### Supplied data

****************************************

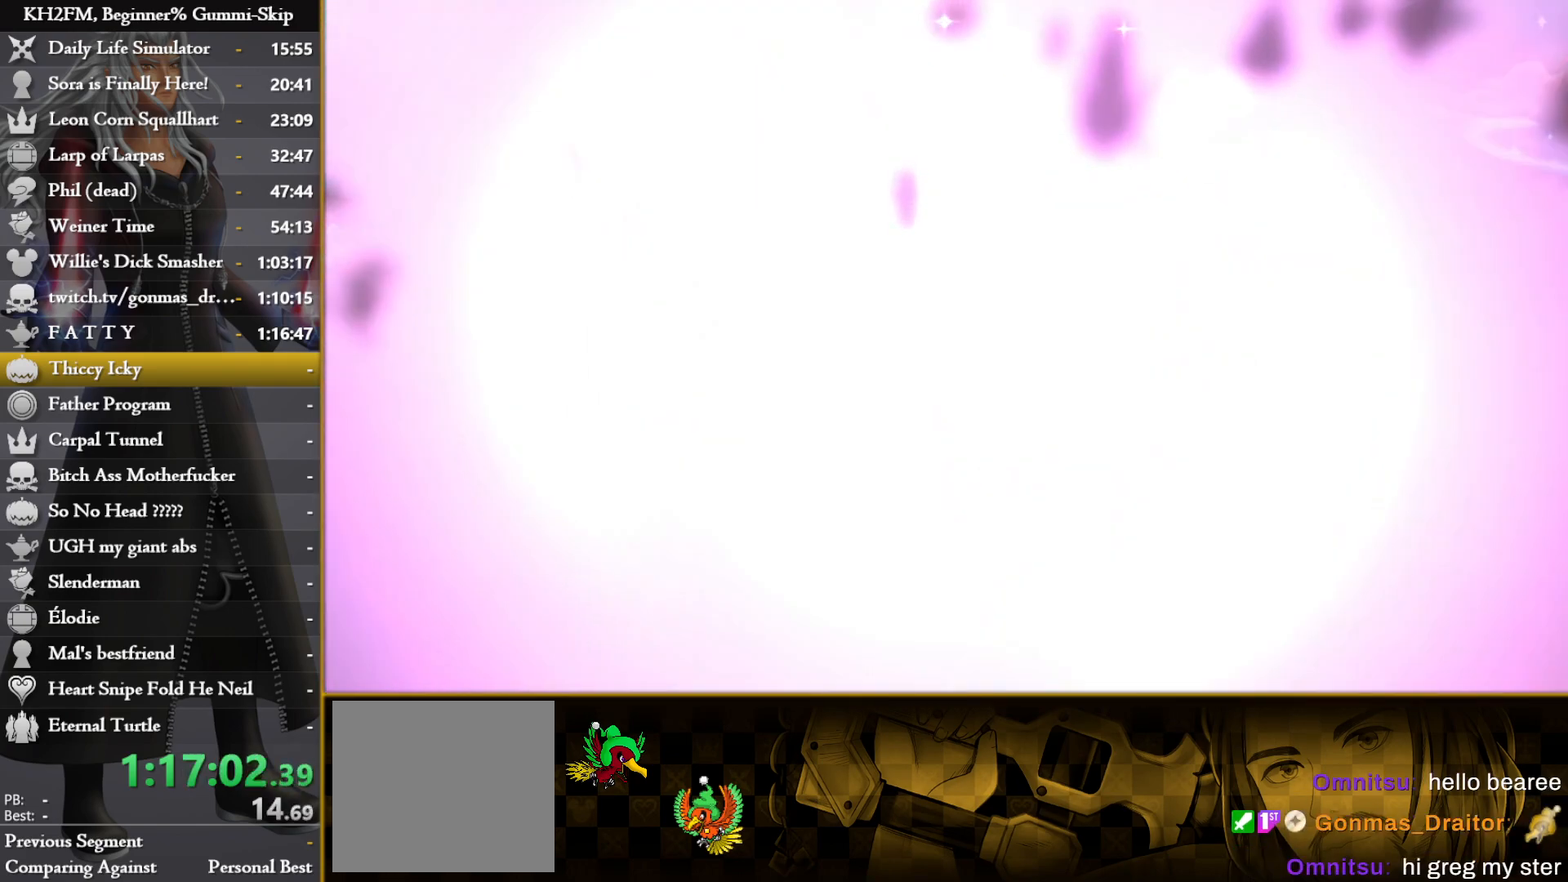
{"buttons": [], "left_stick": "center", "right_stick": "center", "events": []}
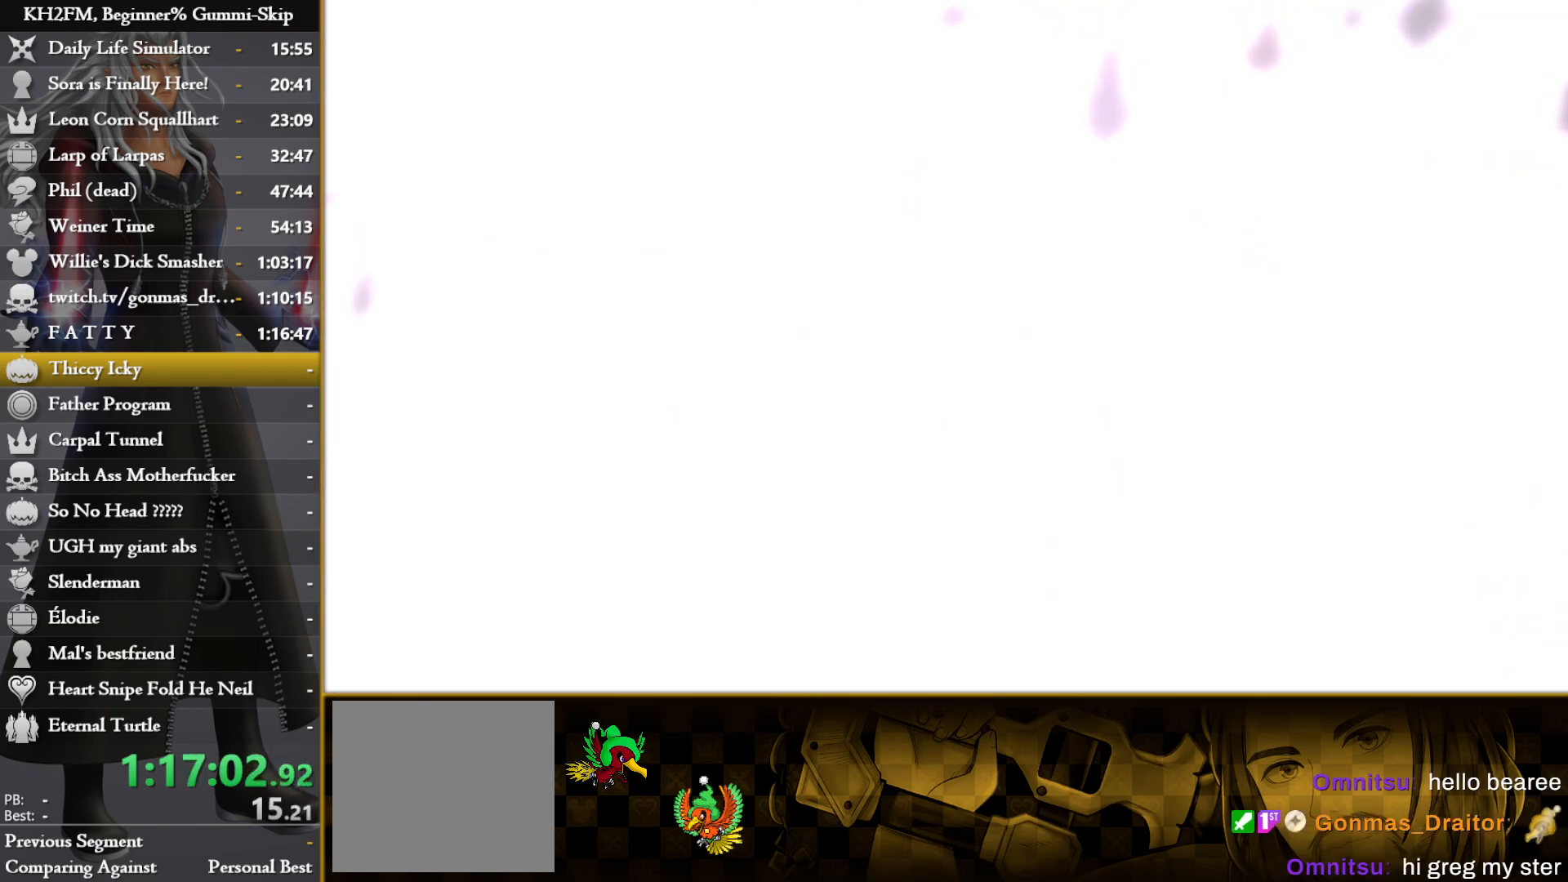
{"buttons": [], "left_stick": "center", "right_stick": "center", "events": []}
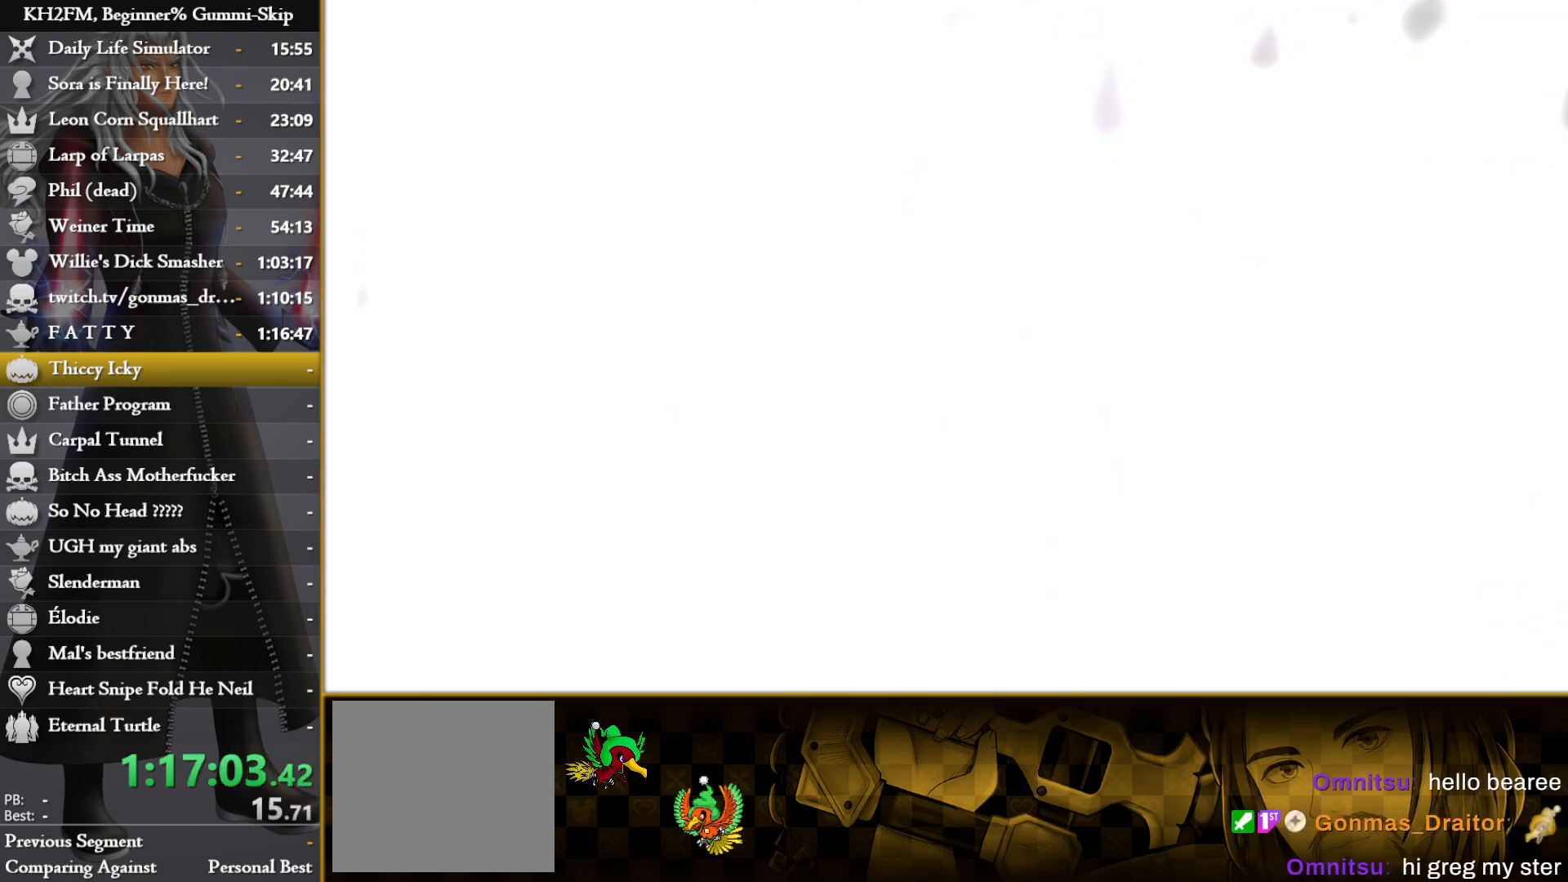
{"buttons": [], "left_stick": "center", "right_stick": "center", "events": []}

****************************************

Transcribe the listing exactly; omit all images.

{"buttons": [], "left_stick": "center", "right_stick": "center", "events": []}
{"buttons": [], "left_stick": "center", "right_stick": "center", "events": []}
{"buttons": [], "left_stick": "center", "right_stick": "center", "events": []}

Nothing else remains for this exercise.